At Colchester he took over a losing side two months into last season and had them 13 points from the play-offs. His win percentage at Wycombe was 40% while he won 44% of his matches at Colchester. That’s play-off stuff once you sling in a few draws, and I will be hoping he will be able to do better at Norwich than he has elsewhere. He has inherited a pretty decent squad but one that is seriously underachieving. Before the season began there was not one Norwich fan who thought this side didn’t looked good on paper or thought we wouldn’t get off to a flier. Even the bookies recognized how strong we looked, by making us promotion favorites.
Lambert certainly has a winning mentality and will not be fazed by 25,000 fans or the pressure of expectation. This club is in free-fall and he has to stop the rot and get us winning immediately. His years captaining Celtic under Martin O’Neil point to the right motives and attitude. One thing is for sure, he has some HUGE decisions to make over the next few days. One such decision will be deciding if Gill and Owain Tudur-Jones can play together in midfield. Reports from last night suggest not.
While he ponders the team selection and looks at the quality available to him, he can be assured of one thing. This team has no confidence and no leaders. How a team missing those attributes will gain promotion from this division is any ones guess but 3 points are expected this Saturday. Good luck Mr. Lambert!

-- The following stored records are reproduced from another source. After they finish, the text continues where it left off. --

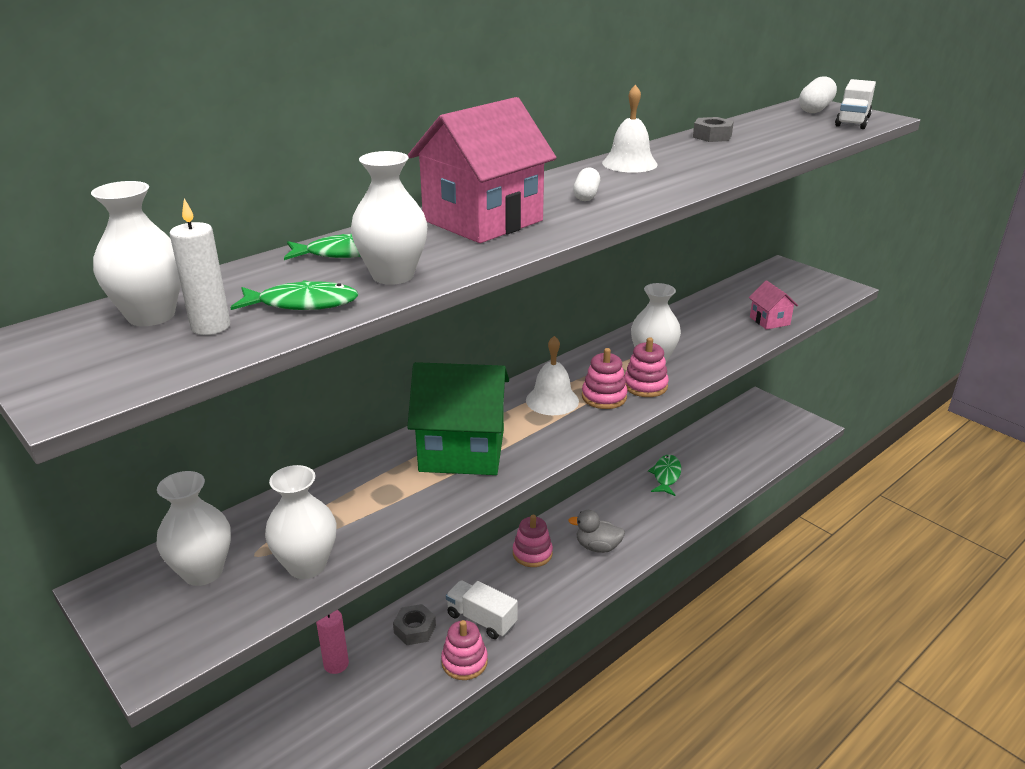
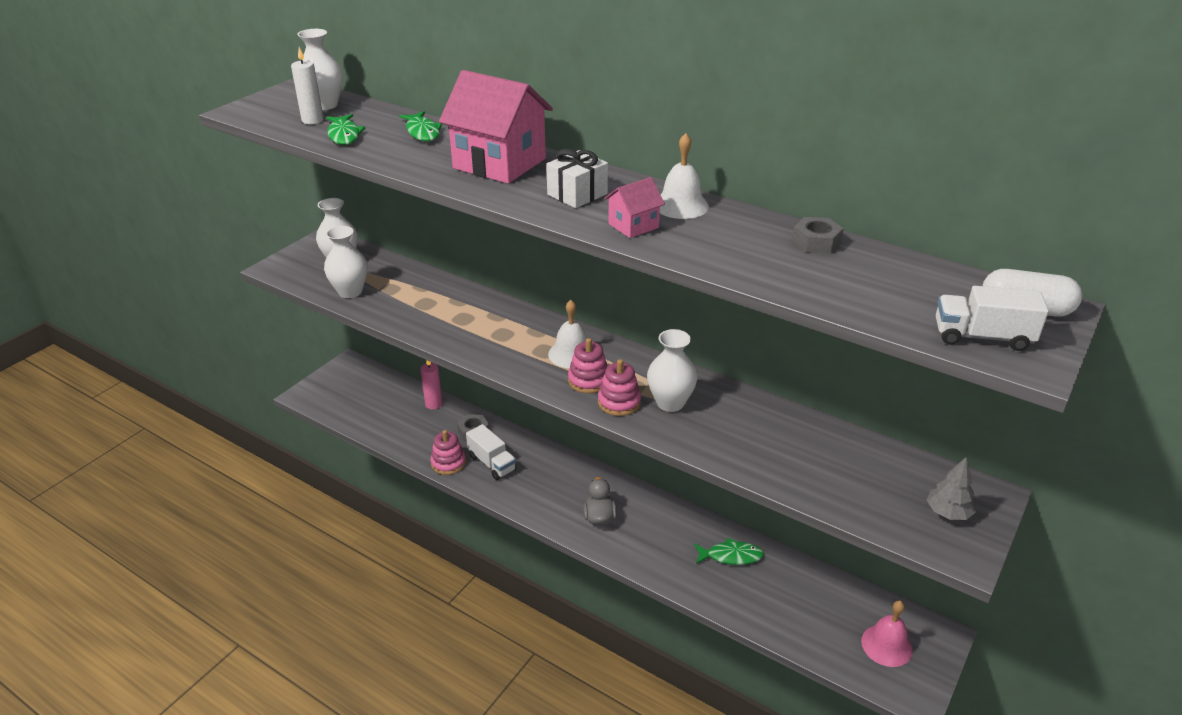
camera: 75 degrees right, 5 degrees up
(393, 275) = (390, 151): white vase -> none
(462, 451) = (484, 323): green house -> none
(481, 619) = (492, 463): white truck -> white truck turned 120 degrees clockwise
(532, 553) = (576, 478): pink stacking toy -> none
(586, 195) = (577, 194): white capsule -> white gift
(768, 425) = (886, 645): none -> pink bell
(769, 321) = (812, 483): pink house -> pink house (633, 226)
(802, 283) = (948, 513): none -> grey tree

While Many fans will agree with what I have written and many won’t, none will deny that the disappointment and failure of the last 3 years has divided opinions right down the middle on every appointment, issue, signing, performance and result. One thing we can all agree on is that the season starts this Saturday at home to Wycombe and that we all deserve better than we’ve had.




Joe Kinnear took a day off before taking over Newcastle and remember how that turned out?!?
Umm.. ne’ermind.
If I were Lambert, I’d take a day too. He’s got quite a job ahead.

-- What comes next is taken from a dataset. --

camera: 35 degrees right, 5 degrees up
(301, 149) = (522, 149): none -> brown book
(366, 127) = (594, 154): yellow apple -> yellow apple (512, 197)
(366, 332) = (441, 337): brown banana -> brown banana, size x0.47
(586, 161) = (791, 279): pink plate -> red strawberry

He hasn’t taken a day off. The team has the day off and that’s what I was bitching about on Twitter. Lose and get a damn day off!
Uh, Jamie Trecker was just interviewed on NPR here, and called Landon Donovan the “best current American-born player” in the US squad.
Perhaps Jamie forgot Tim Howard was in the team?
/facepalm
I still don’t understand firing Gunn after a 4-0 away win. Admittedly, I don’t know the inner workings here, but on it’s face, that just seems bizarre.
@ Phil.
You are not alone sir.
@phil Perhaps Howard, like Barack, was not born in America?
@ Ryan: Only Howard, like the President, was born in the US. In CONUS, in fact. He’s a Jersey boy.
@phil I hope my sarcasm was obvious enough. I am nothing close to a birther
Miss that happy-go-lucky bloke named Bigus. Ned is such a downer.
Correction, Eladio. Ned is merely a realist.
Ned: Good post – very articulate. I can’t understand the sacking either; why fire in August, after only one League game? The pressure to win is obvious and heavy, but one loss does not a season make, or some s**t like that. From what you’ve written about Gunn, and from what I’ve read across the internets, he was the right choice for Norwich and should have been given a true opportunity at promotion.
@ Ryan: Oh, it was. I guess mine was not. Someone needs to invent sarcasm tags.